Talmud succah states that a succah must have a minimum of 3 sides. Can a person build a 3-sided pyramid, but rather than a "full" pyramid, where all the sides meet at the same point at the top, let's say, there's a small triangle (say 9 square inches in area) on top and schach is placed there. Is this permitted?

Two possible problems, perhaps:

  • Do all the walls need to be perpendicular to the ground?
  • What is the minimal area required for a valid roof for the succah? Is 9 sq. in. too small?
  • Well the minimum area of a sukkah is large enough for someone to fit his head and most of his body inside and the gemara in Sukkah (or maybe just Rashi, I don't remember) repeatedly mentions that the skhakh basically is the sukkah. So I would imagine that the skhakh must be at least that area.
    – Daniel
    Sep 18, 2015 at 17:21

2 Answers 2


The Gemara in Sukkah (I believe in the daf is in the high-teens) discusses a halachic principle of dofen akuma (a bent wall). The case is slightly different from your scenario, but I think still applies. The Gemara's case is when there is a bit of roofing that is not kosher for skhakh separating the walls and the kosher skhakh. Normally the maximum distance between a wall and the skhakh is 3 tefachim. If the distance is greater than that, the sukkah is pasul. But if you have some non-kosher roofing material connecting the wall to the skhakh, it is considered as if that roofing material is actually part of the wall (so the wall goes vertically up to the roof and then horizontally to the skhakh).

In that case, the sukkah is kosher; however, those inhabiting the sukkah must sit directly under the kosher skhakh. One does not fulfill his obligation for dwelling in the sukkah sitting under the "bent wall."

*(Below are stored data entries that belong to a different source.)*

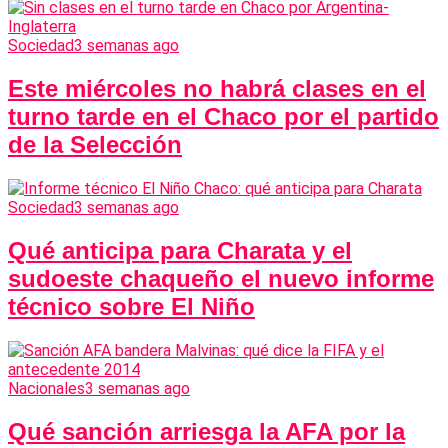
Sociedad
3 semanas ago
Este miércoles no habrá clases en el
turno tarde en el Chaco por el partido
de la Selección
Sociedad
3 semanas ago
Qué anticipa para Charata y el
sudoeste chaqueño el nuevo informe
técnico sobre El Niño
Nacionales
3 semanas ago
Qué sanción arriesga la AFA por la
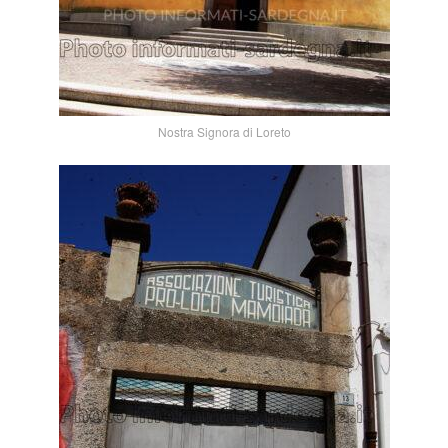
Nostra Signora di Loreto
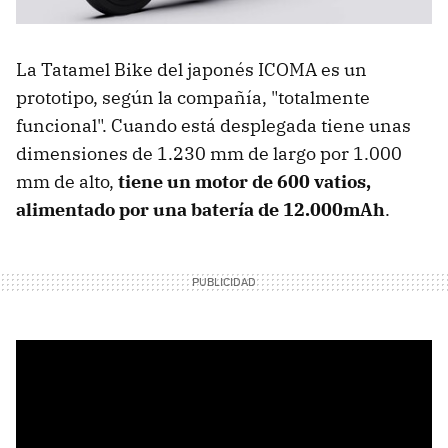
La Tatamel Bike del japonés ICOMA es un
prototipo, según la compañía, "totalmente
funcional". Cuando está desplegada tiene unas
dimensiones de 1.230 mm de largo por 1.000
mm de alto,
tiene un motor de 600 vatios,
alimentado por una batería de 12.000mAh
.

I think this clearly applies to your case where we don't have to go through any mental gymnastics to explain that the invalid roofing is actually a horizontal wall. In your case, we are talking about actually sitting under a wall and the halakha should apply the same. The sukkah is kosher, but one must be careful to sit under the actual skhakh.

As far as the minimal area, the gemara says on daf 2b that the minimal area of a sukkah is large enough to fit one's head and most of his body. Rashi repeatedly mentions that a sukkah is called a sukkah in the first place because of the skhakh and therefore implies that the skhakh is the ikkar of the sukkah. Therefore, I think that the minimum area of the skhakh would be large enough to fit one's head and most of his body.


If you can fit a 7x7x10 Succah inside the walls it should be fine. This is similar to the round Succah mentioned in Succah 7b, which has this requirement. And it is also a case of slanted roof which was discussed here.